134

Currently, I got an array like that:

var uniqueCount = Array();

After a few steps, my array looks like that:

uniqueCount = [a,b,c,d,d,e,a,b,c,f,g,h,h,h,e,a];

How can I count how many a,b,c are there in the array? I want to have a result like:

a = 3
b = 1
c = 2
d = 2

etc.

2

32 Answers 32

382

const counts = {};
const sampleArray = ['a', 'a', 'b', 'c'];
sampleArray.forEach(function (x) { counts[x] = (counts[x] || 0) + 1; });
console.log(counts)

7
  • 12
    This is definitely the simplest answer
    – Josh Beam
    Dec 3 '15 at 23:37
  • 4
    (counts[x] || 0)+1 how this is giving count ?
    – jsduniya
    Jan 2 '17 at 17:30
  • 7
    @SidBhalke: The expression counts[x] || 0 returns the value of counts[x] if it is set, otherwise 0. Then just add one and set it again in the object and the count is done. Feb 7 '17 at 11:52
  • 1
    @SheetJS if you're wondering why the downvote - it was me; I was browsing on mobile, and have clicked the button w/o actually noticing. Once I found out it was too late to revert. Apologies for that, the answer is really good. If you want to edit it, I'd be glad to reverse. Jan 19 '19 at 10:17
  • 7
    Also with reduce: var counts = your_array.reduce((map, val) => {map[val] = (map[val] || 0)+1; return map}, {} );
    – Alberto89
    May 17 '19 at 8:29
86

Something like this:

uniqueCount = ["a","b","c","d","d","e","a","b","c","f","g","h","h","h","e","a"];
var count = {};
uniqueCount.forEach(function(i) { count[i] = (count[i]||0) + 1;});
console.log(count);

Use a simple for loop instead of forEach if you don't want this to break in older browsers.

### Data records
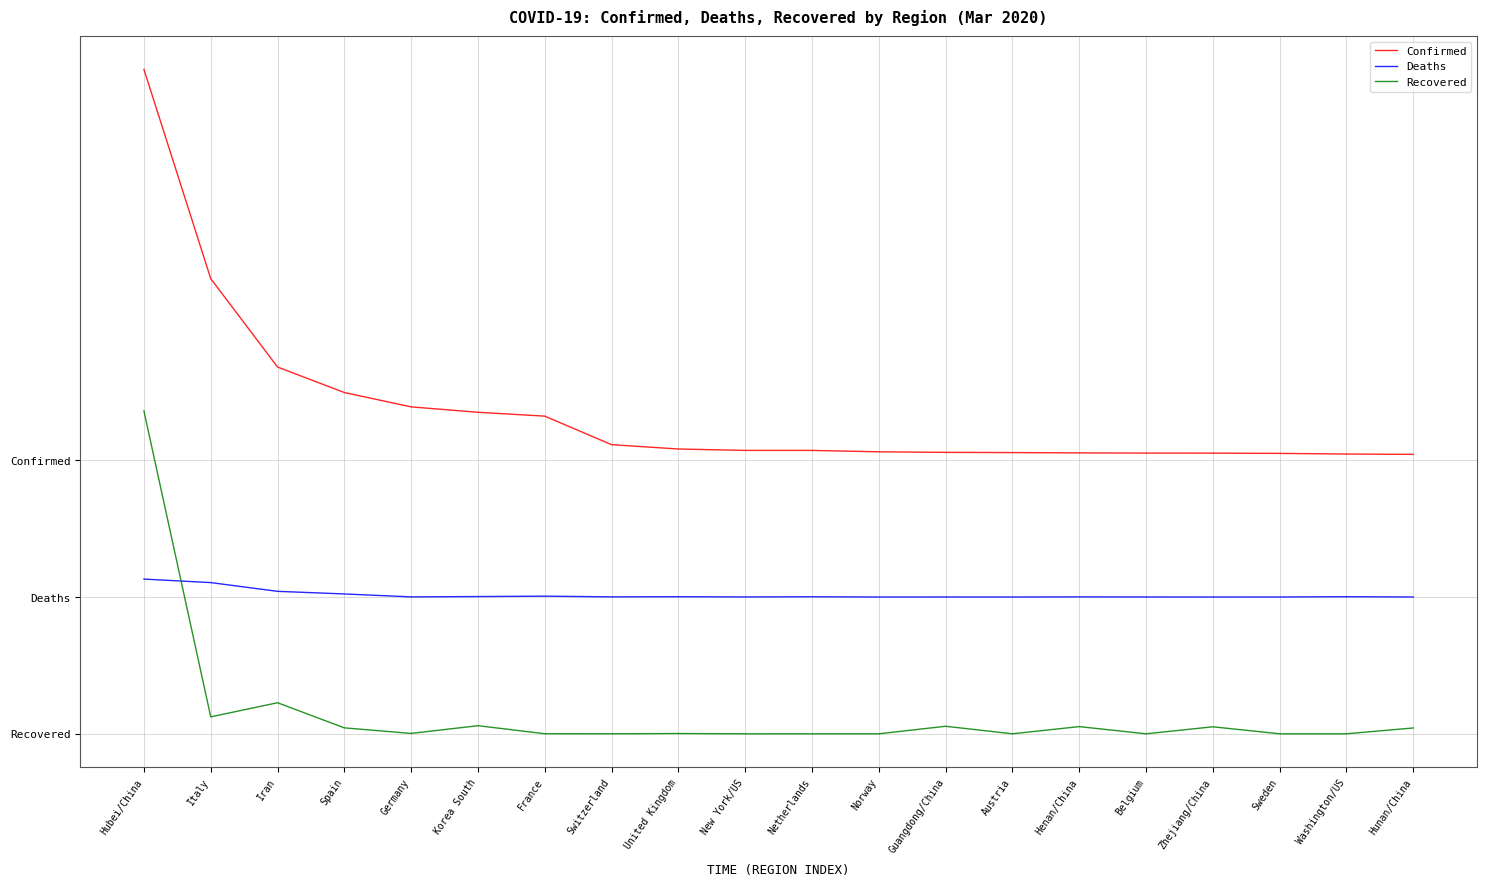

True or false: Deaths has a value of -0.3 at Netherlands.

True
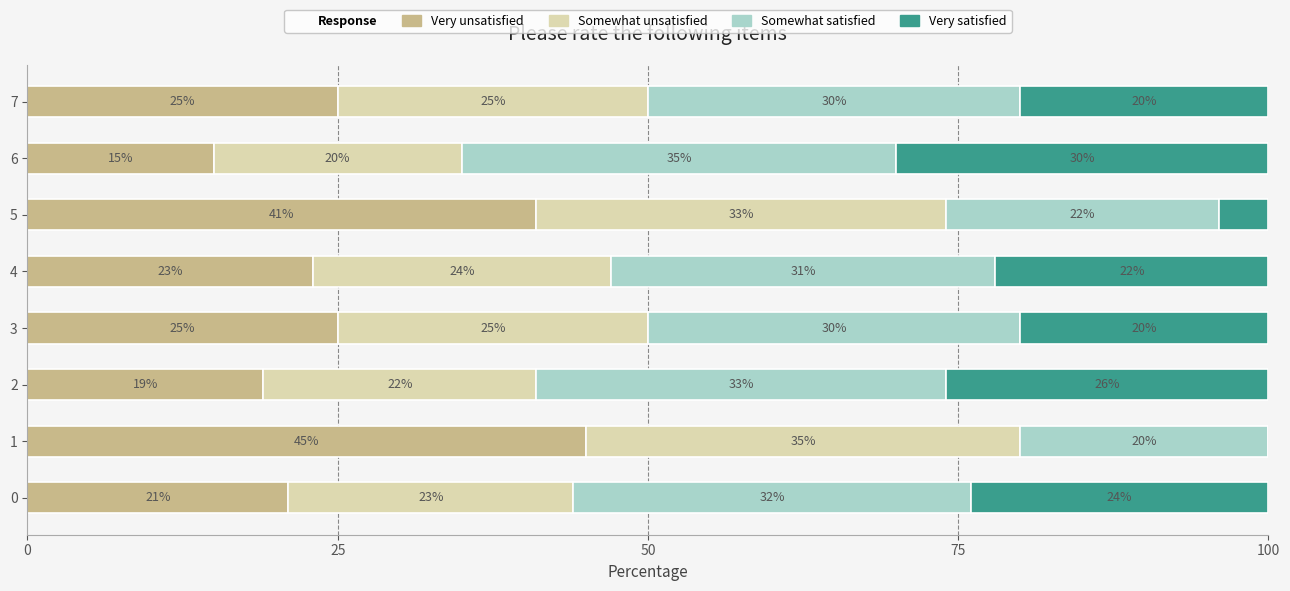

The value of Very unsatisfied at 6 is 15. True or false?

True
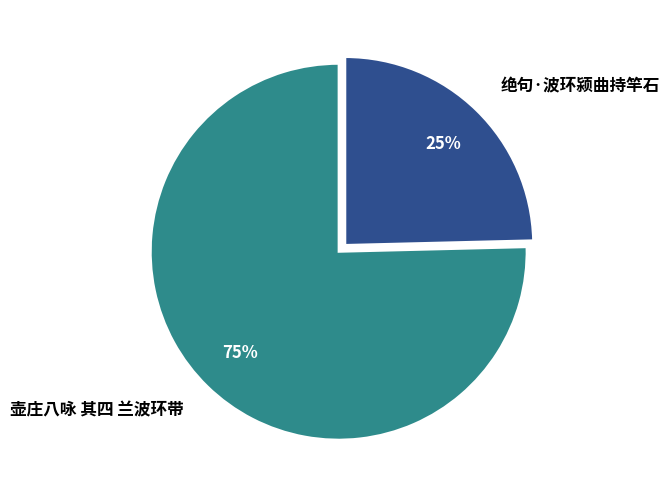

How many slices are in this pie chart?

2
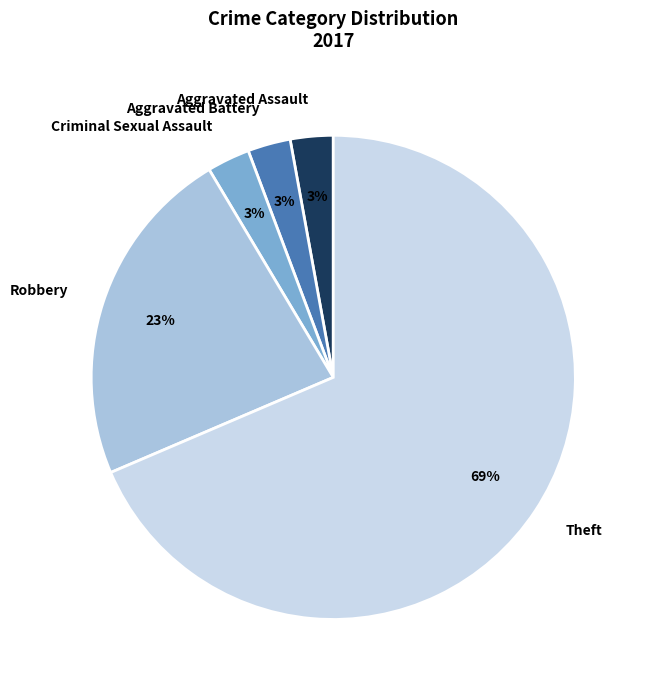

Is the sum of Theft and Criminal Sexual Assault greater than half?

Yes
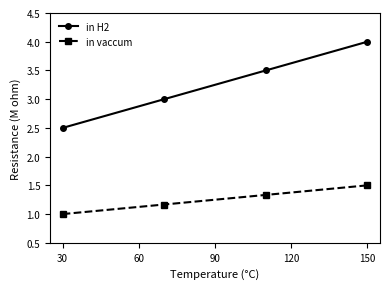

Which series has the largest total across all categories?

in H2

* * *

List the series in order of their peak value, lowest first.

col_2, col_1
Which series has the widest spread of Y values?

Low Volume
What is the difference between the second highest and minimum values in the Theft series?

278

### Prompt A
Reproduce the passage of the array-counting thread starting at "32 Answers 32" and ending at "console.log(counts)".
### Prompt B
Pick out each line of the entries that contains the string "True", matching case exactly.

### Task result A
32 Answers 32

382

const counts = {};
const sampleArray = ['a', 'a', 'b', 'c'];
sampleArray.forEach(function (x) { counts[x] = (counts[x] || 0) + 1; });
console.log(counts)

### Task result B
True or false: Deaths has a value of -0.3 at Netherlands.
True
The value of Very unsatisfied at 6 is 15. True or false?
True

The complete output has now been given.